ASSIGNED TASK: Copy verbatim the block of lines in the entries below whose first line contains "Fig. 1. The static pressure probe ." and whose last line contains "Figure 1. Pathway". Leave out all other lines.

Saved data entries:
+++

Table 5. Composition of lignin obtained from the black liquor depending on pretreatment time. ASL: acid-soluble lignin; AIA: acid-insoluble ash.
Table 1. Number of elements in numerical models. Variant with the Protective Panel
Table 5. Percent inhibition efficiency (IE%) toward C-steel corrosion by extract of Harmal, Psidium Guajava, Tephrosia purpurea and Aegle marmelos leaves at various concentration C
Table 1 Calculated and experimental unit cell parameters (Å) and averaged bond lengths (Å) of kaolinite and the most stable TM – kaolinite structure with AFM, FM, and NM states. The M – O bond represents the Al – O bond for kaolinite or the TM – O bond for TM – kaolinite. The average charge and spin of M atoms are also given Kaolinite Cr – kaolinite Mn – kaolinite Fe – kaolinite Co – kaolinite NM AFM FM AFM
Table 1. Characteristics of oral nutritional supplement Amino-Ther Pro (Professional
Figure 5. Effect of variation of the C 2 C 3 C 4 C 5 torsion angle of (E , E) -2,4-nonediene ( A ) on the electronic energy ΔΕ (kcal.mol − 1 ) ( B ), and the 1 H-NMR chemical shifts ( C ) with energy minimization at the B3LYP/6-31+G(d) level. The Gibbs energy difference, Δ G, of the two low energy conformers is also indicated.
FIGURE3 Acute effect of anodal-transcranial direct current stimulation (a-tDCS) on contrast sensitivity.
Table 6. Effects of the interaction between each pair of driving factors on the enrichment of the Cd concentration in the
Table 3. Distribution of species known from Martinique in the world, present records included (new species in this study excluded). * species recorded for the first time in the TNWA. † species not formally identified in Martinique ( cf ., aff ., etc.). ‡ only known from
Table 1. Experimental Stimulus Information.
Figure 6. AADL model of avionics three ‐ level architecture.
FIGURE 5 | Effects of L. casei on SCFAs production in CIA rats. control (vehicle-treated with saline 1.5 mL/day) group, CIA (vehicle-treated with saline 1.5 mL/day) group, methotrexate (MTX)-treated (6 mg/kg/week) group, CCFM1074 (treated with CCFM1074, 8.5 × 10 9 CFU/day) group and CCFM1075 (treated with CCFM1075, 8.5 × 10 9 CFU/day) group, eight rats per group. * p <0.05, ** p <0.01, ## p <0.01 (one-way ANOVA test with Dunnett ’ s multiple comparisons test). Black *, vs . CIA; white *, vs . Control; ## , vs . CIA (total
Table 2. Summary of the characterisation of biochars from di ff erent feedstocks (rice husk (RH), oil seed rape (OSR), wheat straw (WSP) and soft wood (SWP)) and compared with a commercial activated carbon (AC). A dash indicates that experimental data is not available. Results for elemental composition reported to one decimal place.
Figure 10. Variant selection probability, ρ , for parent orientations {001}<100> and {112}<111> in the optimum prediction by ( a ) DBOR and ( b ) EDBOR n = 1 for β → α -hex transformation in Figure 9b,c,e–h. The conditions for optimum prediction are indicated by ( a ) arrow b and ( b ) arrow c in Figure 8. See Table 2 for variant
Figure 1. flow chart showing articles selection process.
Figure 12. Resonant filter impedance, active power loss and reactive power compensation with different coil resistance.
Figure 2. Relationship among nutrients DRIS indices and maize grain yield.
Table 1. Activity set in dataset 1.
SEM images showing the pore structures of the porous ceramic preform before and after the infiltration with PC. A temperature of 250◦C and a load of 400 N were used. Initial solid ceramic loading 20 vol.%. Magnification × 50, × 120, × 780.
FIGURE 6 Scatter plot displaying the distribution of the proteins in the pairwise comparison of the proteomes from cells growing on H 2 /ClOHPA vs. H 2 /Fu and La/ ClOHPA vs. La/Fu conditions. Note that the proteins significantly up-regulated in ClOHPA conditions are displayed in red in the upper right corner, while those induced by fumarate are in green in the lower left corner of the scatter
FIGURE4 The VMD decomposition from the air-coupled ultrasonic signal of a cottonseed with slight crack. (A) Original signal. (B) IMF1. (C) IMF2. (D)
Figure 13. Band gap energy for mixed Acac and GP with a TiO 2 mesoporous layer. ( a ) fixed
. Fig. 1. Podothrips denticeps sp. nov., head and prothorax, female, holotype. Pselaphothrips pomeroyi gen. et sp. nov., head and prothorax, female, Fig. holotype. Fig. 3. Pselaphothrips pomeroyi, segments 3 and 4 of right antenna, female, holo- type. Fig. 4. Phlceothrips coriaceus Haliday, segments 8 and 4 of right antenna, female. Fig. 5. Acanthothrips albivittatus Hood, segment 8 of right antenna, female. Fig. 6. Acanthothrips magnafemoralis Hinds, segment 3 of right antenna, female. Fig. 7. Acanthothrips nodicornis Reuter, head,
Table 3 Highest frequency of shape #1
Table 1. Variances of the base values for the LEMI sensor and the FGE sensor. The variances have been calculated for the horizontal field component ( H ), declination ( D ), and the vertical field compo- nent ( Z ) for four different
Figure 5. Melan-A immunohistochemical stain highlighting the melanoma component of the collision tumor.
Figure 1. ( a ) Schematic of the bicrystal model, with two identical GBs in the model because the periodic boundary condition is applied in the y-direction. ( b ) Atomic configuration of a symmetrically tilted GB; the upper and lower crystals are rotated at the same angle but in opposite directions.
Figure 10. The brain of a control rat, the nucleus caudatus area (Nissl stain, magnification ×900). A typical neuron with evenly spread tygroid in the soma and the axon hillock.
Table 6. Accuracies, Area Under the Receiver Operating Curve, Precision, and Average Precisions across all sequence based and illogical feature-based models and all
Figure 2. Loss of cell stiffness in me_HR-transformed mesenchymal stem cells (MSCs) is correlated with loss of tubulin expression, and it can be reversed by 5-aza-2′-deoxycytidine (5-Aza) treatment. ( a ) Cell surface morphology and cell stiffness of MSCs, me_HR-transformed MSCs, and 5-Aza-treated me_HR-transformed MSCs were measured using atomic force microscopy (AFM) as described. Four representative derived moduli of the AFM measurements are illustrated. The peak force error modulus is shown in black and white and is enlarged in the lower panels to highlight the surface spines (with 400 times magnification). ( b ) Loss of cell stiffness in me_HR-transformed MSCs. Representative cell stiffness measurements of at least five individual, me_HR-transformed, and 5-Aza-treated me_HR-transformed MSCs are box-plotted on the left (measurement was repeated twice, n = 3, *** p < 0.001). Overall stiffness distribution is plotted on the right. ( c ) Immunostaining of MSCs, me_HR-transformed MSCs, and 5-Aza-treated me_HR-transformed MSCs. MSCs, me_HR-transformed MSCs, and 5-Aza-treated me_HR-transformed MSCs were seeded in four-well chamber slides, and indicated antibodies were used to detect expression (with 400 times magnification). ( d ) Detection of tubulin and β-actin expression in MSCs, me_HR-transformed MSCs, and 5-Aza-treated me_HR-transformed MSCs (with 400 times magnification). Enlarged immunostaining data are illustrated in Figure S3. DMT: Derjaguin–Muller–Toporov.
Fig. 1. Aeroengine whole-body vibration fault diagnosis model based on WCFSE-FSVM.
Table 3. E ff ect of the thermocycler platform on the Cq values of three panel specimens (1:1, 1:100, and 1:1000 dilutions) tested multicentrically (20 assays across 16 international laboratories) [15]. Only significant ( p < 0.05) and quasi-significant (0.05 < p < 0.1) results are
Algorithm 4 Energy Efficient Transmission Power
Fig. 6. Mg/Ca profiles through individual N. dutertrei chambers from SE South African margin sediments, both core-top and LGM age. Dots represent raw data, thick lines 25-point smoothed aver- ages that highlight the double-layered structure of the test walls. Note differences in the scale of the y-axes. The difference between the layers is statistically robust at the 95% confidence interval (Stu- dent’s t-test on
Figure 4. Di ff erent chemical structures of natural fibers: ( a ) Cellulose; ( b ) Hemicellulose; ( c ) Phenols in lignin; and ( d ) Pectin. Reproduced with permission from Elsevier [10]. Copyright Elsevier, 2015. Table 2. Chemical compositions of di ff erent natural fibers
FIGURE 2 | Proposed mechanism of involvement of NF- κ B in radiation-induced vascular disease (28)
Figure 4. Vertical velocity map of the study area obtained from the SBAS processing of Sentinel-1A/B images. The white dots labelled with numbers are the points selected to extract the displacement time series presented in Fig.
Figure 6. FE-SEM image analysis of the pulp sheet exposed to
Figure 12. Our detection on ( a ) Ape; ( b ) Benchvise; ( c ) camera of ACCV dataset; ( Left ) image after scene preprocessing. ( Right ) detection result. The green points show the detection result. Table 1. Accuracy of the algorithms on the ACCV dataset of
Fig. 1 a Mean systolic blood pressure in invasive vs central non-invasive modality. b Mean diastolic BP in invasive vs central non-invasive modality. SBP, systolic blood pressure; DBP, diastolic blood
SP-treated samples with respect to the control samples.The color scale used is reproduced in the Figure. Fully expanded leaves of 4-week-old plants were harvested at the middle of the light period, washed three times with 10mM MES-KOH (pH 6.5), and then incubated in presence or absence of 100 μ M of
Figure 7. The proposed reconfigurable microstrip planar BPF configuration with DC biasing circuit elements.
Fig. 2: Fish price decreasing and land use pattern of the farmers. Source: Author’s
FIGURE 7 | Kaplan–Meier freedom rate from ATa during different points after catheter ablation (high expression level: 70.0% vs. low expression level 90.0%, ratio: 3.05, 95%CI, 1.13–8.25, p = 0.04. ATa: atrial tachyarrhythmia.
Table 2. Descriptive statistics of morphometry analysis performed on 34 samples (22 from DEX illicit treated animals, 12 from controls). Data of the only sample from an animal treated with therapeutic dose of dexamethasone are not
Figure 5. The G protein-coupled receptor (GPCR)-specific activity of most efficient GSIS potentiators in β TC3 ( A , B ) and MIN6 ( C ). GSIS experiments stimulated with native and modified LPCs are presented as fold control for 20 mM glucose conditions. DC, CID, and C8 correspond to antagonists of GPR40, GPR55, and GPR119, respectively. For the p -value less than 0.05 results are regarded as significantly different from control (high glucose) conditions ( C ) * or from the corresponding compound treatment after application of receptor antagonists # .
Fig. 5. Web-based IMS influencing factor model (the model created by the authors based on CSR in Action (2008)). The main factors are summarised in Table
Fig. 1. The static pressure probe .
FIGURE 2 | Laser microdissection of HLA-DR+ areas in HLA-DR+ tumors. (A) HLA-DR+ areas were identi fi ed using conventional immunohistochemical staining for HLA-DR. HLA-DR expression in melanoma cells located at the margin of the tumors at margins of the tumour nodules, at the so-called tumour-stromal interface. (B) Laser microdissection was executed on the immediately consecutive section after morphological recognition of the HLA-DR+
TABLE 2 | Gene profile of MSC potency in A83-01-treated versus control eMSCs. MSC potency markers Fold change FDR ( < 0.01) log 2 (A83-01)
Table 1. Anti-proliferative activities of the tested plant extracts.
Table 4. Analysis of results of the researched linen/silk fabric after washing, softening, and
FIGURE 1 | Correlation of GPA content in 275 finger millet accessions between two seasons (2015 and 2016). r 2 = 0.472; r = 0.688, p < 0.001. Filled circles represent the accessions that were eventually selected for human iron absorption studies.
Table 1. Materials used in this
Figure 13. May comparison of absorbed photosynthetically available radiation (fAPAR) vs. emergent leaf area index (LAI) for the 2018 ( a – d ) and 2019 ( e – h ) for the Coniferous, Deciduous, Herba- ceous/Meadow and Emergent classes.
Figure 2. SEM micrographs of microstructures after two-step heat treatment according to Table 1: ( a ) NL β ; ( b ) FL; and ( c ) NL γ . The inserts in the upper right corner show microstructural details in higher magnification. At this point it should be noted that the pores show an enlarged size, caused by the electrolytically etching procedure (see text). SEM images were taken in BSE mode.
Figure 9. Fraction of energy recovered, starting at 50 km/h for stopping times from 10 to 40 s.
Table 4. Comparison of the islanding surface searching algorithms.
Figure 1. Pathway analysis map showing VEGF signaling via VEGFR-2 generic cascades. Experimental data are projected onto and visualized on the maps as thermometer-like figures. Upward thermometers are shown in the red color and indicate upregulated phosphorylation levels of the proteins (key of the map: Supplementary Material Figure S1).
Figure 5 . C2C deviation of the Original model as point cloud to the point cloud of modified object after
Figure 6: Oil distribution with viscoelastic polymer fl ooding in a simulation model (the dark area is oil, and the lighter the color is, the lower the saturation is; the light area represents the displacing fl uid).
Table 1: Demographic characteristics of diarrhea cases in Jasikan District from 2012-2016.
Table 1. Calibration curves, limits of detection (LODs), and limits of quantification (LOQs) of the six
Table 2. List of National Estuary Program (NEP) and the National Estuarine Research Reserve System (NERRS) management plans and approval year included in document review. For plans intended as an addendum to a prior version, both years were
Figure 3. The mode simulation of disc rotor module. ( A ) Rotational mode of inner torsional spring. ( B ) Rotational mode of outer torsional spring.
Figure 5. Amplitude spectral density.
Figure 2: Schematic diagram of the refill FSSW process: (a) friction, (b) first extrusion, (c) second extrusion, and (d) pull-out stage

+++

YOUR SOLUTION:
Fig. 1. The static pressure probe .
FIGURE 2 | Laser microdissection of HLA-DR+ areas in HLA-DR+ tumors. (A) HLA-DR+ areas were identi fi ed using conventional immunohistochemical staining for HLA-DR. HLA-DR expression in melanoma cells located at the margin of the tumors at margins of the tumour nodules, at the so-called tumour-stromal interface. (B) Laser microdissection was executed on the immediately consecutive section after morphological recognition of the HLA-DR+
TABLE 2 | Gene profile of MSC potency in A83-01-treated versus control eMSCs. MSC potency markers Fold change FDR ( < 0.01) log 2 (A83-01)
Table 1. Anti-proliferative activities of the tested plant extracts.
Table 4. Analysis of results of the researched linen/silk fabric after washing, softening, and
FIGURE 1 | Correlation of GPA content in 275 finger millet accessions between two seasons (2015 and 2016). r 2 = 0.472; r = 0.688, p < 0.001. Filled circles represent the accessions that were eventually selected for human iron absorption studies.
Table 1. Materials used in this
Figure 13. May comparison of absorbed photosynthetically available radiation (fAPAR) vs. emergent leaf area index (LAI) for the 2018 ( a – d ) and 2019 ( e – h ) for the Coniferous, Deciduous, Herba- ceous/Meadow and Emergent classes.
Figure 2. SEM micrographs of microstructures after two-step heat treatment according to Table 1: ( a ) NL β ; ( b ) FL; and ( c ) NL γ . The inserts in the upper right corner show microstructural details in higher magnification. At this point it should be noted that the pores show an enlarged size, caused by the electrolytically etching procedure (see text). SEM images were taken in BSE mode.
Figure 9. Fraction of energy recovered, starting at 50 km/h for stopping times from 10 to 40 s.
Table 4. Comparison of the islanding surface searching algorithms.
Figure 1. Pathway analysis map showing VEGF signaling via VEGFR-2 generic cascades. Experimental data are projected onto and visualized on the maps as thermometer-like figures. Upward thermometers are shown in the red color and indicate upregulated phosphorylation levels of the proteins (key of the map: Supplementary Material Figure S1).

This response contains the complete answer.